Steed had looked into it and found clues that suggested that Stanton's situation was not clear-cut. So he'd arranged to find out more. But it was taking a lot of time, and a bit of financing. Steed so wished he could have presented Emma with answers to her worries for Christmas. Instead she would have to make do with diamonds. Big, sparkling, perfectly cut, diamonds.

Maybe Caro was right, maybe Emma did look thin and pale. But she had been spending more time at the office, although she hadn't told him about whatever she was working on. And she had suffered a terrible shock just two months ago in Venice when he'd been beaten and held captive for two days. He would be hurt if she had not been upset by what had happened to him.
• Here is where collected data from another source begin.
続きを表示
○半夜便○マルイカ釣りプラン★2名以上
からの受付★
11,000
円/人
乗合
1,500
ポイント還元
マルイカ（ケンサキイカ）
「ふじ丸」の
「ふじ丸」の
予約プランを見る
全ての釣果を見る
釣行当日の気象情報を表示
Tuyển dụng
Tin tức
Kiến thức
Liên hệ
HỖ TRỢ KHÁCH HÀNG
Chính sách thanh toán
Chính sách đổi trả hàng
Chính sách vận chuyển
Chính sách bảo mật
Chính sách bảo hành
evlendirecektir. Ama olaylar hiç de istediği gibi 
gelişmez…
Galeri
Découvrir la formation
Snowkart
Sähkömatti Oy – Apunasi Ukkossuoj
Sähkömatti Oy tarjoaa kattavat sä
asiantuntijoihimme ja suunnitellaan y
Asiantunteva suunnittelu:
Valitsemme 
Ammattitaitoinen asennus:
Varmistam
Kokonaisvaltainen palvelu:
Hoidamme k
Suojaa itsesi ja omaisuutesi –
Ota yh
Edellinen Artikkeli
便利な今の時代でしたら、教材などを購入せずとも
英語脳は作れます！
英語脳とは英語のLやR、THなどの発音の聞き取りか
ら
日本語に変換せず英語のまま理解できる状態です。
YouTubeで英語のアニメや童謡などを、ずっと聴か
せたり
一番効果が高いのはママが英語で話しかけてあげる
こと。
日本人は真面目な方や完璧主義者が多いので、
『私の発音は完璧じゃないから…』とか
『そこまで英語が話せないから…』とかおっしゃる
With the new year, and the elaborate home security system that was finally fully installed, her outlook was bound to turn around -- and with it her appetite!

 

"Oh love, I know," Emma settled into the rocker in the corner of the nursery and struggled with John's flailing hands as she unbuttoned her blouse. It was early morning and Emma was hurrying so that his crying would not awaken Siobhan. The nanny had been invaluable ever since Steed had been released from the hospital after their return from Venice. She deserved a full night's sleep tonight.
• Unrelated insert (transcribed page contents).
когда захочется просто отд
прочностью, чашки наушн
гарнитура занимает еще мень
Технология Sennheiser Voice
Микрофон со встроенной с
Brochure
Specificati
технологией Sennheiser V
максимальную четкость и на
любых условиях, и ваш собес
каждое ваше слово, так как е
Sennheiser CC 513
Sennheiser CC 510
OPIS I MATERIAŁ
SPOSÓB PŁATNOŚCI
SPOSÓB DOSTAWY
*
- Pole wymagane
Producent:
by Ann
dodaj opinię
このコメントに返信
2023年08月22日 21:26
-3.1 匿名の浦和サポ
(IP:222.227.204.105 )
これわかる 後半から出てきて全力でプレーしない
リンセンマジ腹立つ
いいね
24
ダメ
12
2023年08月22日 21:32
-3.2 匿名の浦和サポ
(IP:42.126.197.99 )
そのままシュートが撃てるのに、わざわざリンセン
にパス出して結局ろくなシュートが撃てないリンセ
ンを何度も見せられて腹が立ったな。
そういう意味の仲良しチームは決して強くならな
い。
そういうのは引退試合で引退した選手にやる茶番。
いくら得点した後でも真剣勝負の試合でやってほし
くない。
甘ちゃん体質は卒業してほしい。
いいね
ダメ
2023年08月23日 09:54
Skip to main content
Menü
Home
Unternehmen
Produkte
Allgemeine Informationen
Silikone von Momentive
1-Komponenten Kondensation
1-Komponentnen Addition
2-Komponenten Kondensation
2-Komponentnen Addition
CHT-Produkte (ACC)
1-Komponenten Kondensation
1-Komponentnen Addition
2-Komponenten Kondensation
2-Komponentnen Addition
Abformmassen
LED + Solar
The baby wailed, gasped, and wailed some more until she opened her bra and pressed his face to her breast. The nursery grew quiet as he sucked hungrily on her nipple. She rocked slowly, listening to his breathing and the squeak of the chair. Across the room the Cheshire-cat clock ticked comfortingly.

She stroked his firm little back, closing her eyes to focus on the feel of his mouth on her. All to soon he was squirming again, his little hands kneading her breast. She shifted him, exposing her other nipple to his eager mouth. Tears dripped down her cheeks as she faced the truth: she did not have enough milk to satisfy him. Since his birth she had cherished her time nursing him. The notion of having to give it up, of weaning him so soon, was heartbreaking.

But her body was out of control. She had to regain her strength, and then she would know she could rely on herself to protect John, and, heaven help her, Steed.

Steed's condition when they brought him back from Venice had for the first time in their long association, left her terrified of the dangers of his job. She had seen him injured before and nursed him back to health, but this time was different. The nightmares he'd suffered from, in which Emma and John were tortured, had been more incapacitating than the injuries. She'd arranged with the ministry to install the most advanced security system that Knight Industries could buy. She'd doubled her time in the gym each day, struggling to build up strength that seemed unwilling to return. And, gradually, Steed had begun to sleep through the night again. The despair she felt now watching her son struggle for his meal was the price of her folly in believing they could be a normal family.